Given records Start Marker
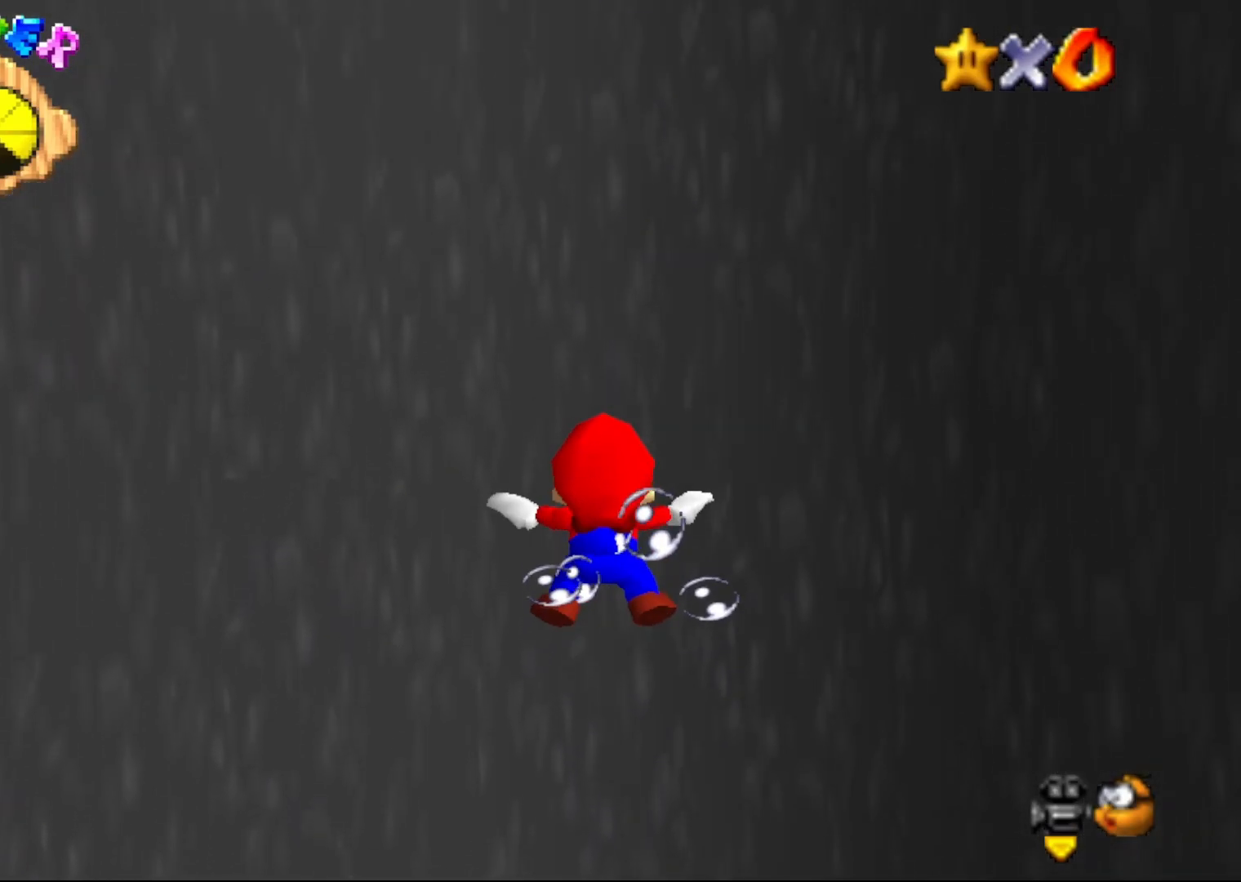
{"buttons": ["A"], "left_stick": "down", "events": [[167, "A", "up"], [417, "A", "down"]]}
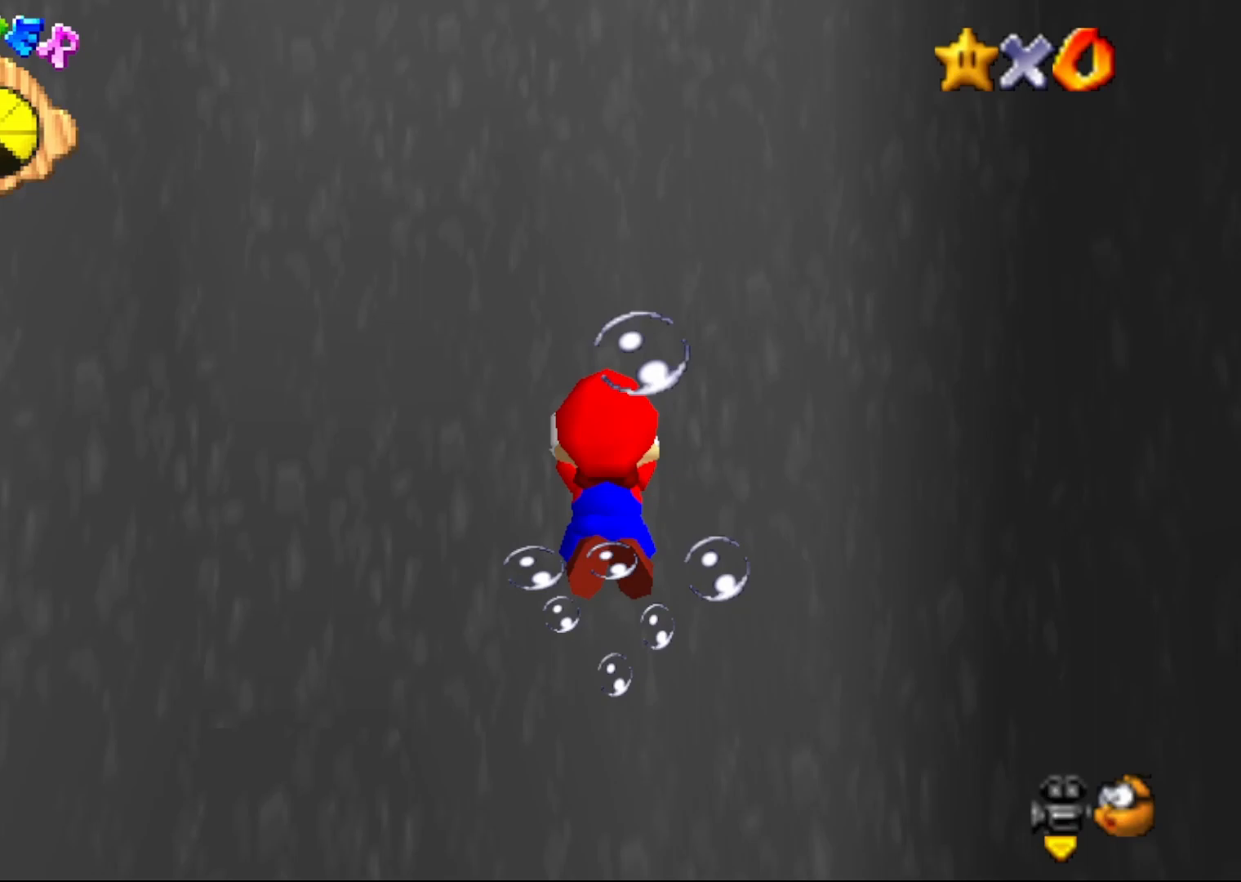
{"buttons": [], "left_stick": "down", "events": [[317, "A", "up"]]}
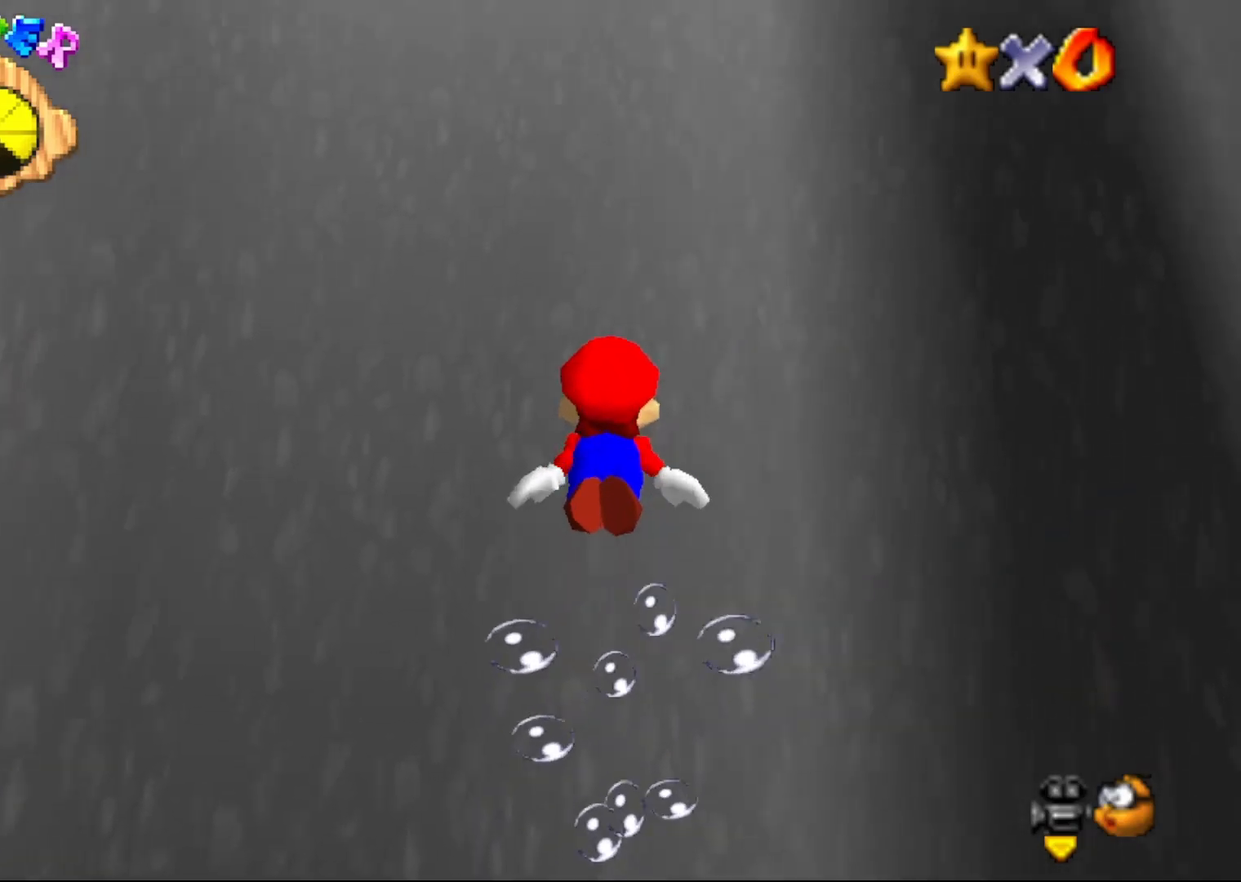
{"buttons": [], "left_stick": "down", "events": [[50, "A", "down"], [450, "A", "up"]]}
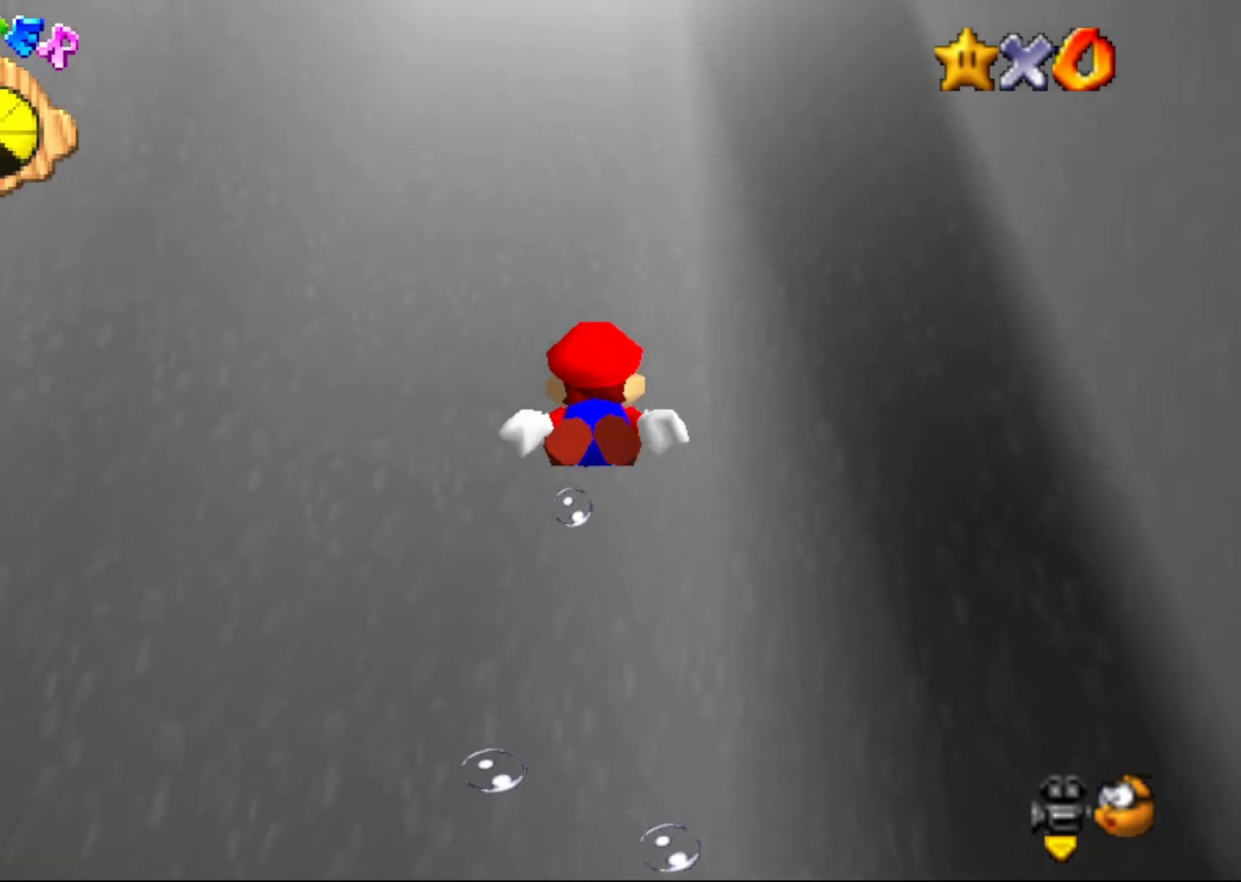
{"buttons": ["A"], "left_stick": "down", "events": [[283, "A", "down"]]}
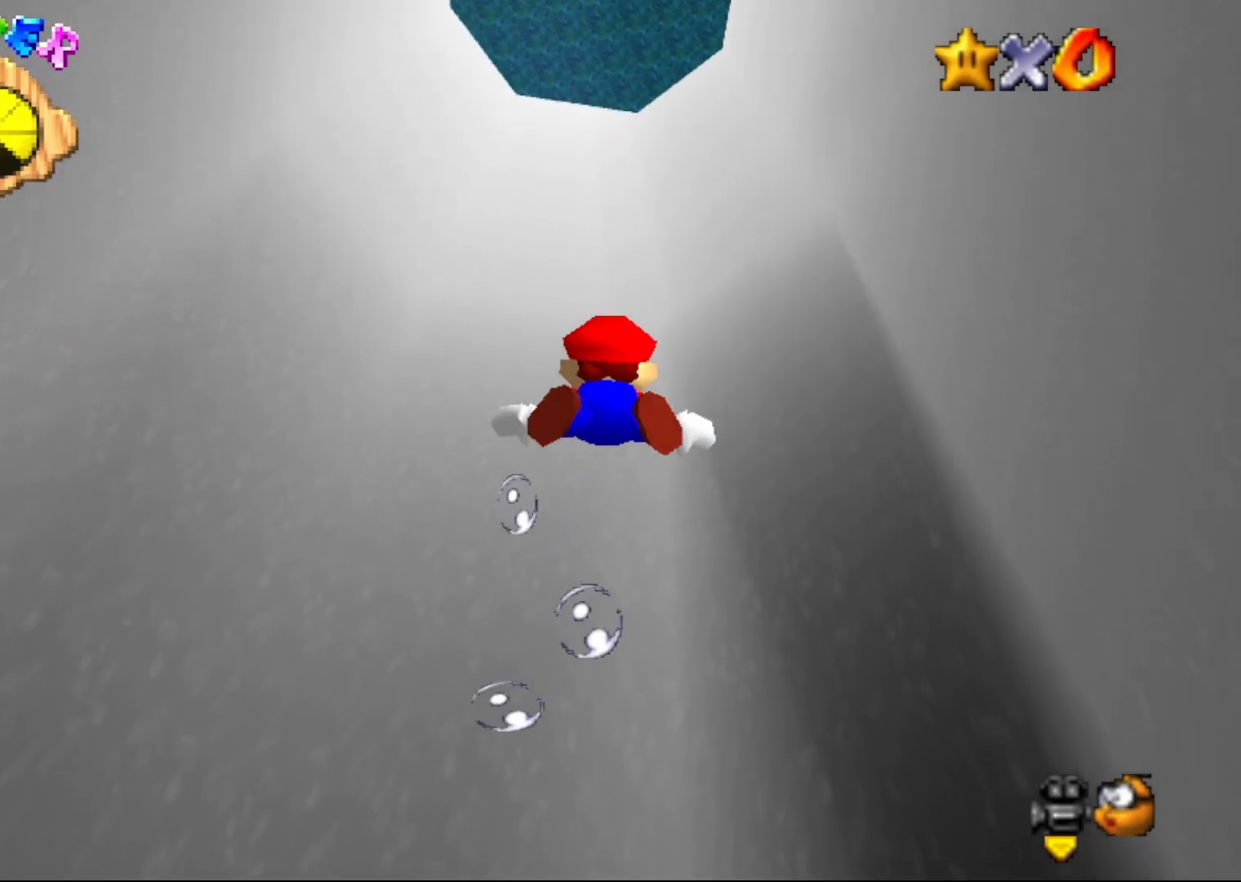
{"buttons": ["A"], "left_stick": "center", "events": [[350, "left_stick", "center"], [383, "A", "up"], [450, "A", "down"]]}
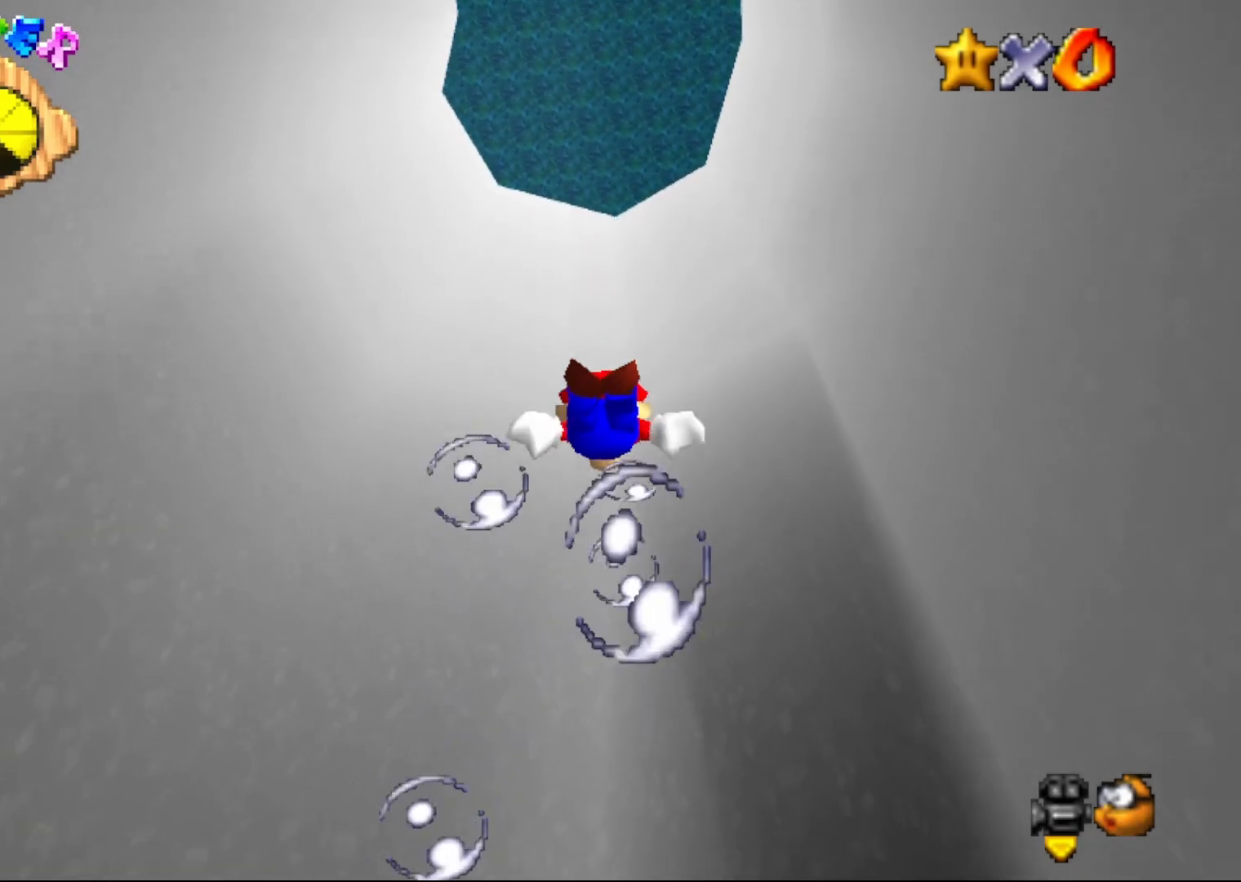
{"buttons": ["A"], "left_stick": "down-left", "events": [[383, "left_stick", "down-left"]]}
Given records End Marker
Directions - Please give back every line above exactly as it stands, without pictures.

Solved problem -
{"buttons": ["A"], "left_stick": "down", "events": [[167, "A", "up"], [417, "A", "down"]]}
{"buttons": [], "left_stick": "down", "events": [[317, "A", "up"]]}
{"buttons": [], "left_stick": "down", "events": [[50, "A", "down"], [450, "A", "up"]]}
{"buttons": ["A"], "left_stick": "down", "events": [[283, "A", "down"]]}
{"buttons": ["A"], "left_stick": "center", "events": [[350, "left_stick", "center"], [383, "A", "up"], [450, "A", "down"]]}
{"buttons": ["A"], "left_stick": "down-left", "events": [[383, "left_stick", "down-left"]]}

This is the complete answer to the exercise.